The Vegan Society has recently conducted research into attitudes towards vegan diets as part of their efforts to engage more men. They found that although 41% of non-vegan men in the UK said they had an interest in going vegan a key barrier was the expectation of social stigma or ridicule from friends and family – with vegan diets often seen as “feminine”.
The “soy boy” is the most recent incarnation of this stereotype. The pejorative term for men perceived as weak – often used online against those seen to be on the left – references the unproven link between eating soy products and increased estrogen levels.
Vernelli says documentaries like The Game Changers, which followed athletes on plant-based diets, has helped challenge the idea you couldn’t put on muscle or be strong on a vegan diet.
Hyper-masculine vegan influencers, promoting how a plant-based lifestyle can contribute to health and fitness, have also boomed in recent years – #Veganmen on Instagram uncovers a mosaic of biceps and plants.
But their rise is not helpful for advancing a more inclusive understanding of veganism, says Hernandez. “The vegan male influencers – mainly white and straight – also reinforce patriarchal mindsets. They fight toxic masculinity with toxic masculinity.”
The future of veganism
To change mindsets the movement needs not only to shift ideas around gender but more diverse educators, says Hernandez, adding that global north white perspectives have tended to dominate vegan discussion. “And that has to change because many black and Indigenous vegans have always existed.”
As veganism has moved into the mainstream our understanding of it has become very materialistic, Hernandez argues. “It is more vegan products on the shelf.”

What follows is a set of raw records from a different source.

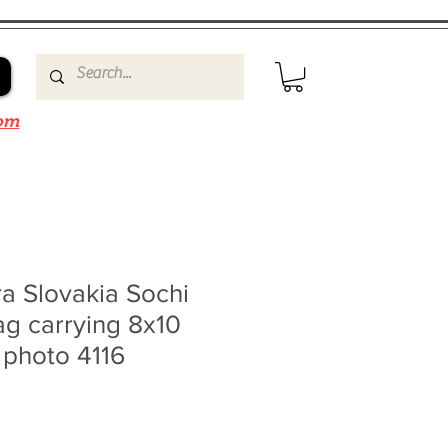
om
a Slovakia Sochi
ag carrying 8x10
 photo 4116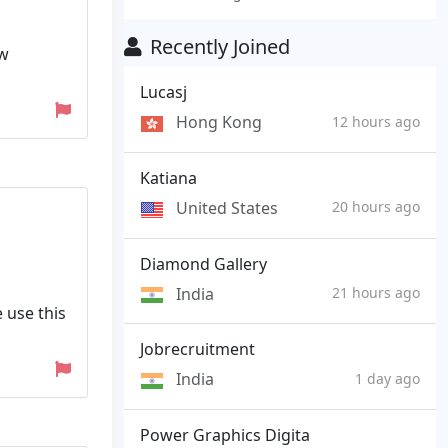
Recently Joined
ew
Lucasj
Hong Kong
12 hours ago
Katiana
United States
20 hours ago
Diamond Gallery
India
21 hours ago
e use this
Jobrecruitment
India
1 day ago
Power Graphics Digita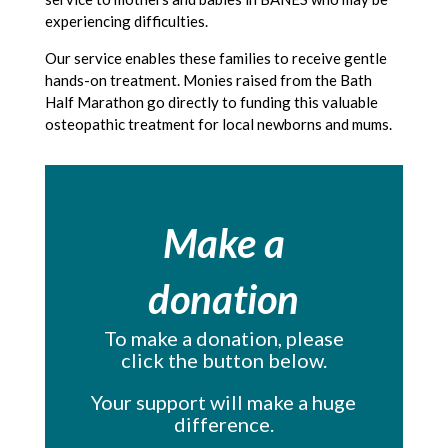
experiencing difficulties.
Our service enables these families to receive gentle
hands-on treatment. Monies raised from the Bath
Half Marathon go directly to funding this valuable
osteopathic treatment for local newborns and mums.
Make a
donation
To make a donation, please
click the button below.
Your support will make a huge
difference.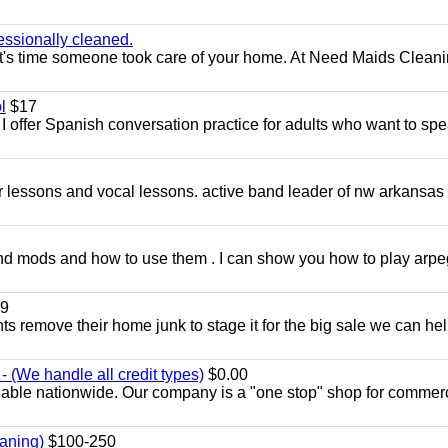
essionally cleaned.
t's time someone took care of your home. At Need Maids Cleani
l
$17
I offer Spanish conversation practice for adults who want to sp
ar lessons and vocal lessons. active band leader of nw arkansas
and mods and how to use them . I can show you how to play arp
9
ents remove their home junk to stage it for the big sale we can he
 (We handle all credit types)
$0.00
lable nationwide. Our company is a "one stop" shop for commer
aning)
$100-250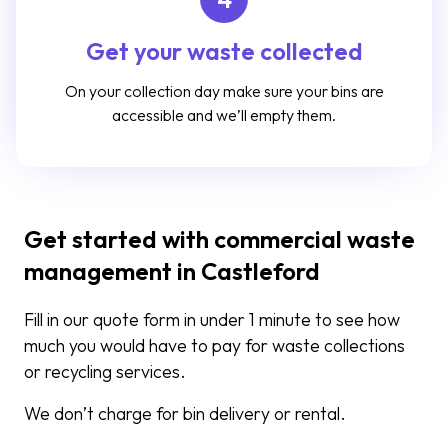
Get your waste collected
On your collection day make sure your bins are
accessible and we’ll empty them.
Get started with commercial waste
management in Castleford
Fill in our quote form in under 1 minute to see how
much you would have to pay for waste collections
or recycling services.
We don’t charge for bin delivery or rental.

The antidote to this is more education, Hernandez explains. He suggests running a weekly book group with friends during Veganuary to dig deeper into the impact of our food systems on people and the planet, or simply to look beyond what is in the supermarket and start foraging in your local community.
Vernelli acknowledges there is still some way to go in shifting public mindsets to be more accepting of veganism – and some estimates predict global meat consumption will rise 50% by 2050.
However, in 10 years from now, she believes vegans may not be in the majority, but they will be totally mainstream: “It won’t even be an issue, it will be like you say to someone, I don’t like coriander, or I don’t like pickles.”